Next, we’d use ps to inquire about what’s running on the machine. The –e option indicates that you want all processes to display (I have no idea why this isn’t the default), and the –l option requests a long listing. The command is used like this:
Used on its own, ps –el returns a series of listings, like the partial one shown below:
ssh splashdance [~] % ps -el
F S UID PID PPID C PRI NI ADDR SZ WCHAN TTY TIME CMD
4 S 0 1 0 0 75 0 - 344 schedu ? 00:00:03 init
1 S 0 2 1 0 75 0 - 0 contex ? 00:00:00 keventd
1 S 0 3 1 0 75 0 - 0 schedu ? 00:00:00 kapmd
1 S 0 4 1 0 95 19 - 0 ksofti ? 00:00:00 ksoftirqd_CPU0
1 S 0 9 1 0 85 0 - 0 bdflus ? 00:00:00 bdflush
1 S 0 5 1 0 75 0 - 0 schedu ? 00:00:00 kswapd ….
You’ll see an integer number marked PID in the output. This is the process id, which is how the computer identifies the processes; there’s also a short name for each one.

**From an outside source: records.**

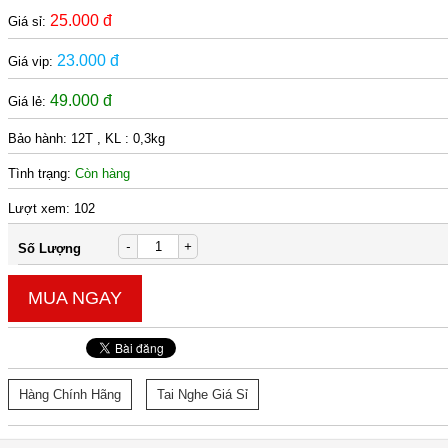
25.000 đ
Giá sỉ:
23.000 đ
Giá vip:
49.000 đ
Giá lẻ:
Bảo hành:
12T , KL : 0,3kg
Tình trạng:
Còn hàng
Lượt xem:
102
-
+
Số Lượng
MUA NGAY
Hàng Chính Hãng
Tai Nghe Giá Sỉ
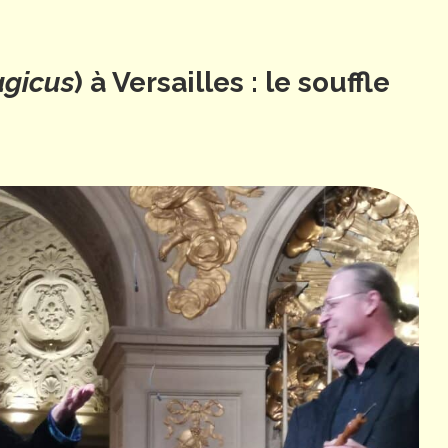
agicus
) à Versailles : le souffle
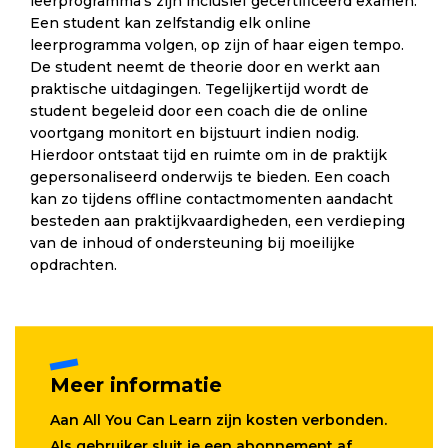
leerprogramma’s zijn inclusief gecertificeerd examen.
Een student kan zelfstandig elk online
leerprogramma volgen, op zijn of haar eigen tempo.
De student neemt de theorie door en werkt aan
praktische uitdagingen. Tegelijkertijd wordt de
student begeleid door een coach die de online
voortgang monitort en bijstuurt indien nodig.
Hierdoor ontstaat tijd en ruimte om in de praktijk
gepersonaliseerd onderwijs te bieden. Een coach
kan zo tijdens offline contactmomenten aandacht
besteden aan praktijkvaardigheden, een verdieping
van de inhoud of ondersteuning bij moeilijke
opdrachten.
Meer informatie
Aan All You Can Learn zijn kosten verbonden.
Als gebruiker sluit je een abonnement af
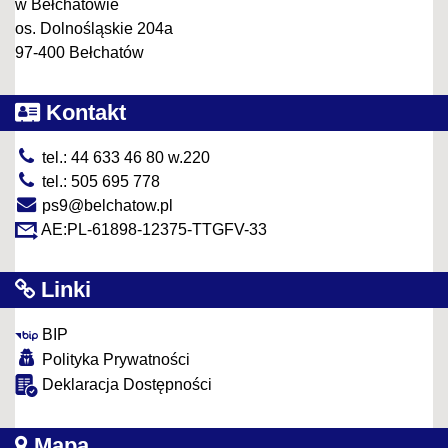
w Bełchatowie
os. Dolnośląskie 204a
97-400 Bełchatów
Kontakt
tel.: 44 633 46 80 w.220
tel.: 505 695 778
ps9@belchatow.pl
AE:PL-61898-12375-TTGFV-33
Linki
BIP
Polityka Prywatności
Deklaracja Dostępności
Mapa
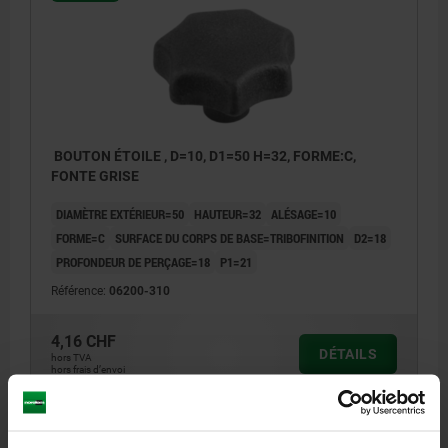
BOUTON ÉTOILE , D=10, D1=50 H=32, FORME:C,
FONTE GRISE
DIAMÈTRE EXTÉRIEUR=50
HAUTEUR=32
ALÉSAGE=10
FORME=C
SURFACE DU CORPS DE BASE=TRIBOFINITION
D2=18
PROFONDEUR DE PERÇAGE=18
P1=21
Référence:
06200-310
4,16 CHF
DÉTAILS
hors TVA
hors frais d’envoi
06200 C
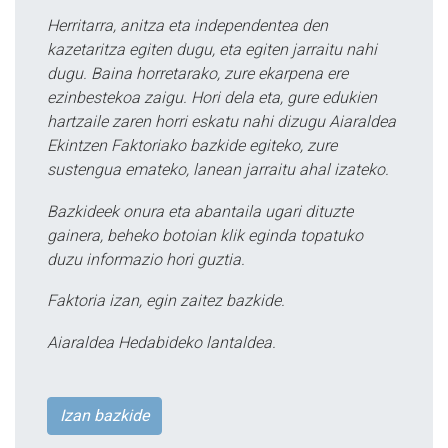
Herritarra, anitza eta independentea den
kazetaritza egiten dugu, eta egiten jarraitu nahi
dugu. Baina horretarako, zure ekarpena ere
ezinbestekoa zaigu. Hori dela eta, gure edukien
hartzaile zaren horri eskatu nahi dizugu Aiaraldea
Ekintzen Faktoriako bazkide egiteko, zure
sustengua emateko, lanean jarraitu ahal izateko.
Bazkideek onura eta abantaila ugari dituzte
gainera, beheko botoian klik eginda topatuko
duzu informazio hori guztia.
Faktoria izan, egin zaitez bazkide.
Aiaraldea Hedabideko lantaldea.
Izan bazkide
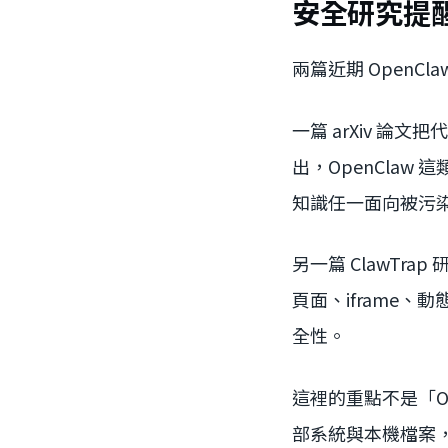
安全研究提
兩篇近期 OpenC
一篇 arXiv 論文把
出，OpenClaw
知識任一面向被污
另一篇 ClawT
頁面、iframe
全性。
這裡的重點不是「O
部系統與本機檔案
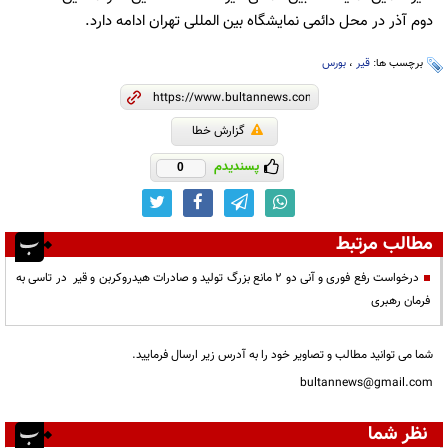
دوم آذر در محل دائمی نمایشگاه بین المللی تهران ادامه دارد.
برچسب ها:
قیر
،
بورس
گزارش خطا
پسندیدم
0
مطالب مرتبط
درخواست رفع فوری و آنی دو ۲ مانع بزرگ تولید و صادرات هیدروکربن و قیر در تاسی به
فرمان رهبری
شما می توانید مطالب و تصاویر خود را به آدرس زیر ارسال فرمایید.
bultannews@gmail.com
نظر شما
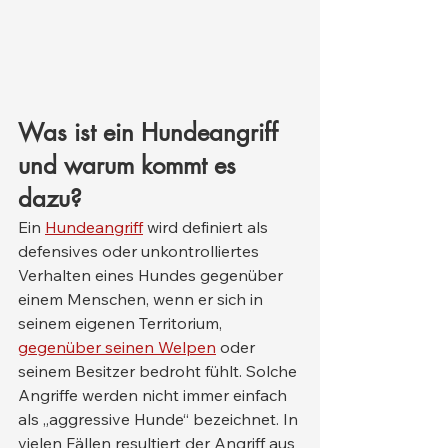
Was ist ein Hundeangriff 
und warum kommt es 
dazu?
Ein 
Hundeangriff
 wird definiert als 
defensives oder unkontrolliertes 
Verhalten eines Hundes gegenüber 
einem Menschen, wenn er sich in 
seinem eigenen Territorium, 
gegenüber seinen Welpen
 oder 
seinem Besitzer bedroht fühlt. Solche 
Angriffe werden nicht immer einfach 
als „aggressive Hunde“ bezeichnet. In 
vielen Fällen resultiert der Angriff aus 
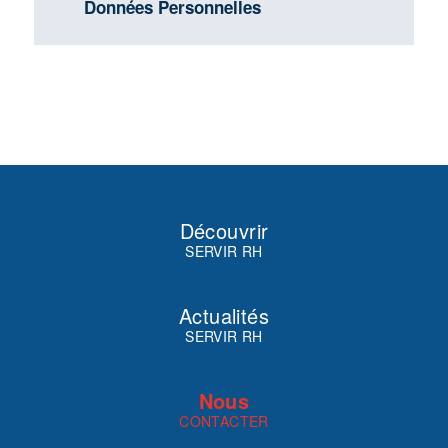
Données Personnelles
Découvrir
SERVIR RH
Actualités
SERVIR RH
Nous
CONTACTER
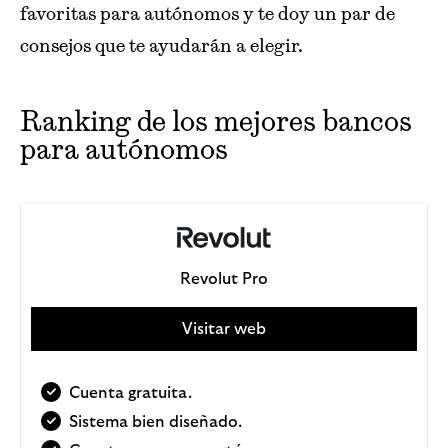
favoritas para autónomos y te doy un par de
consejos que te ayudarán a elegir.
Ranking de los mejores bancos
para autónomos
Revolut Pro
Visitar web
Cuenta gratuita.
Sistema bien diseñado.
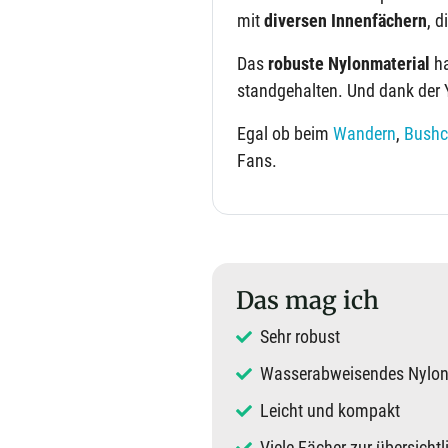
mit
diversen Innenfächern
, d
Das
robuste Nylonmaterial
ha
standgehalten. Und dank der 
Egal ob beim
Wandern
,
Bushc
Fans.
Das mag ich
Sehr robust
Wasserabweisendes Nylon
Leicht und kompakt
Viele Fächer zur übersich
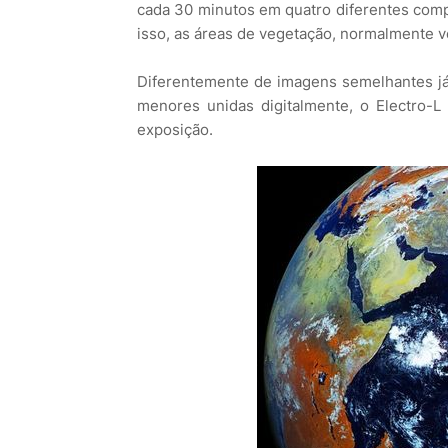
cada 30 minutos em quatro diferentes compr
isso, as áreas de vegetação, normalmente 
Diferentemente de imagens semelhantes já 
menores unidas digitalmente, o Electro-L
exposição.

We want to use grep to search the listing from ps –el for the name or the PID of our runaway process. Suppose a Netscape process is hung. We’d send the output text from ps –el right into the input for grep, using a pipe (|). We’ll get into pipes more later.
ps –el | grep netscape
and we’d get a line like
0 S 56789 8967 1 98 75 0 - 7681 schedu ? 6-22:13:05 netscape
The fourth number from left to right is the process id (8967 for this example, but of course likely different for you). If you are killing a process because you have gotten mail from trouble, you should match the PID they give you in the email to this number. We use the PID when we ask the shell to kill the job:
kill -TERM 8967
Then we check again in a few seconds to see if the process is still running:
ps –el | grep netscape
and we hope for a blank line, which tells us it was successfully killed. If not, we can try
kill –HUP 8967
and check for the process again, or
kill –SEGV 8967
or (if nothing else works)
kill –KILL 8967